Data provided section start

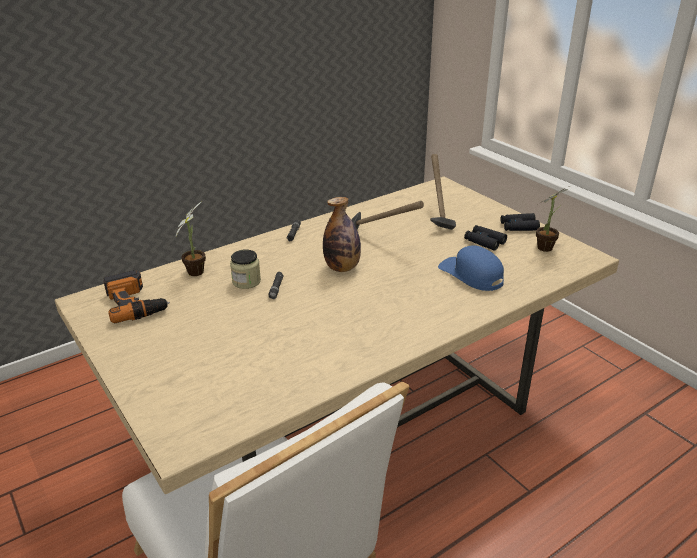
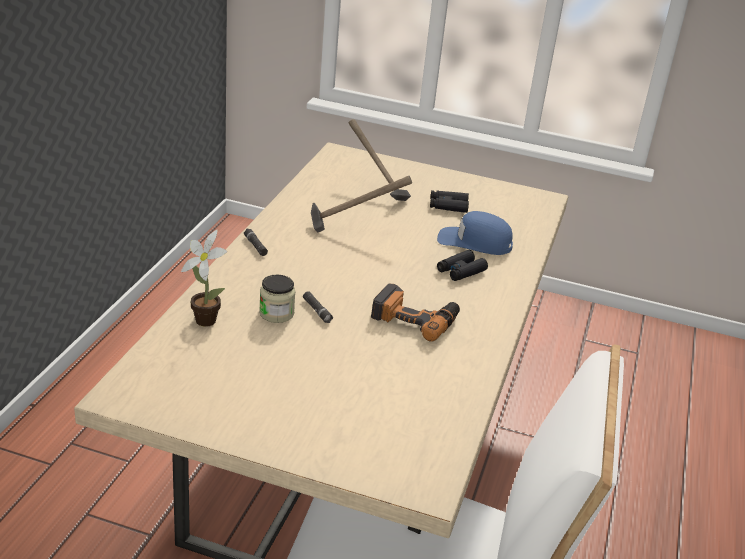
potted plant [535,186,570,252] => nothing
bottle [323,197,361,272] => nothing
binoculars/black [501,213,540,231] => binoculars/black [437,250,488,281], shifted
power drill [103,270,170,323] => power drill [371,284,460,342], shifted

Data provided section end

> [Exercise aim] Only the line containing "binoculars/black [501,213,540,231] =>" and the lines after it, through the end of the data, should be copied, exactly as they are.

> [Response to the exercise]
binoculars/black [501,213,540,231] => binoculars/black [437,250,488,281], shifted
power drill [103,270,170,323] => power drill [371,284,460,342], shifted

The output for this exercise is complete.